Open standards and the need for public access to information was a strong message. This became a key component of promoting open office, and open source software. This posed two problems:

First, those promoting open standards did not stress the importance of having a fully open source implementation of an office suite.

Second, it assumed that Microsoft would stand still and would not react to this new change in the market.

And that is where the strategy to promote the open source office suite is running into problems. Microsoft did not stand still. It reacted to this new requirement by creating a file format of its own, the OOXML.
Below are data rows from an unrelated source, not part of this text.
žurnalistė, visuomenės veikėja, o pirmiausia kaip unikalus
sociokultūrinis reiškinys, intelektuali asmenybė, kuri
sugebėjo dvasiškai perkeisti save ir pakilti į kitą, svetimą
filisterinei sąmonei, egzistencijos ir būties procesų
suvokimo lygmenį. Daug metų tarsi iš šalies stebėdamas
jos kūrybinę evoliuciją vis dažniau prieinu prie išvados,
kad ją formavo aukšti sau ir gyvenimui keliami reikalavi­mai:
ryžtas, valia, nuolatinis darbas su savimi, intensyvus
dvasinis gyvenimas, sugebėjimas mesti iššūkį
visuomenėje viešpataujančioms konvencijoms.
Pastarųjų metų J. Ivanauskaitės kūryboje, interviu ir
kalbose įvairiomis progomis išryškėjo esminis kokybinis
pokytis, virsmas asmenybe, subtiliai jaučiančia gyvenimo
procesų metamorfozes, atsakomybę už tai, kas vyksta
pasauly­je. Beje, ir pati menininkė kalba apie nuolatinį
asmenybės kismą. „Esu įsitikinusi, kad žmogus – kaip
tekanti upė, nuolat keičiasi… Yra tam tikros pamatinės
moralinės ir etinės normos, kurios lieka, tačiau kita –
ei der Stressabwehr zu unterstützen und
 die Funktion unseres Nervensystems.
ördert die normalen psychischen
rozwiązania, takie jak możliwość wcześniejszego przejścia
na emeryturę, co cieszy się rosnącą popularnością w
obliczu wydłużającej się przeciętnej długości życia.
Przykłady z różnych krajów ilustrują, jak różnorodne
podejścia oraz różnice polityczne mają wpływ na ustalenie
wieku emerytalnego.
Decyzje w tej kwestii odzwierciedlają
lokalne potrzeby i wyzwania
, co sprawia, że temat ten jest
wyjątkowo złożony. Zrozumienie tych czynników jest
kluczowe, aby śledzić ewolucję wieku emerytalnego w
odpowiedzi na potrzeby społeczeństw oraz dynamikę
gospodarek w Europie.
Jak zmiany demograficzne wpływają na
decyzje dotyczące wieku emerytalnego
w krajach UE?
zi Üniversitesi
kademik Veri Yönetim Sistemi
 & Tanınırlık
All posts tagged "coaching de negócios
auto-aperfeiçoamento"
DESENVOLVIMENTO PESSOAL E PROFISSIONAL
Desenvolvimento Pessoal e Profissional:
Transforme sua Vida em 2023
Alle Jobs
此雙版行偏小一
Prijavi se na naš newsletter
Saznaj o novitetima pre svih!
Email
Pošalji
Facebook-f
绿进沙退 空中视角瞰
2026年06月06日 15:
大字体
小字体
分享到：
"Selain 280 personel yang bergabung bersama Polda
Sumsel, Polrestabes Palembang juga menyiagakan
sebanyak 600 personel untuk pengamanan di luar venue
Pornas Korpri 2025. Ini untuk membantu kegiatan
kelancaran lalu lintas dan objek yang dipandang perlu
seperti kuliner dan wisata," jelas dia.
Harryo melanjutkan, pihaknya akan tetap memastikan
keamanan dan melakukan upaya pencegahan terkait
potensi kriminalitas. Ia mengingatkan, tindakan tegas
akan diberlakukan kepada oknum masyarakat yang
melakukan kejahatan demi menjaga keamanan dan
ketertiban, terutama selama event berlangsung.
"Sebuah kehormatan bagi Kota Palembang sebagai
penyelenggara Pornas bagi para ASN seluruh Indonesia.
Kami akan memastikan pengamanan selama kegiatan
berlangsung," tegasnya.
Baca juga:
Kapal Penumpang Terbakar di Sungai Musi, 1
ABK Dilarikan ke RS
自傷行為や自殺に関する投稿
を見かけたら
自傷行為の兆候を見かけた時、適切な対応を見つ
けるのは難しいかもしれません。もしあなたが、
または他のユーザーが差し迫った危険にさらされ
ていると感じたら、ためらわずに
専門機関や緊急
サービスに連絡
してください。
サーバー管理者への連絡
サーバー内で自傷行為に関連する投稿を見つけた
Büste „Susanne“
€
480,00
Anyways, all that to say that I was wrong. You do have a valid point. I don't fully agree with it, but OOXML could be seen as anti-competitive if you look at it from a certain point of view. Regardless, that post was the single most concise and intelligent argument for ODF I have seen so far. Really, I have a very pessimistic set of expectations when it comes to dealing with any corporations, even ones I like (such as Google or Apple) It is great when they do something altruistic, but I would rather be pleasantly surprised then shocked and angry. OOXML could have been much worse then it is.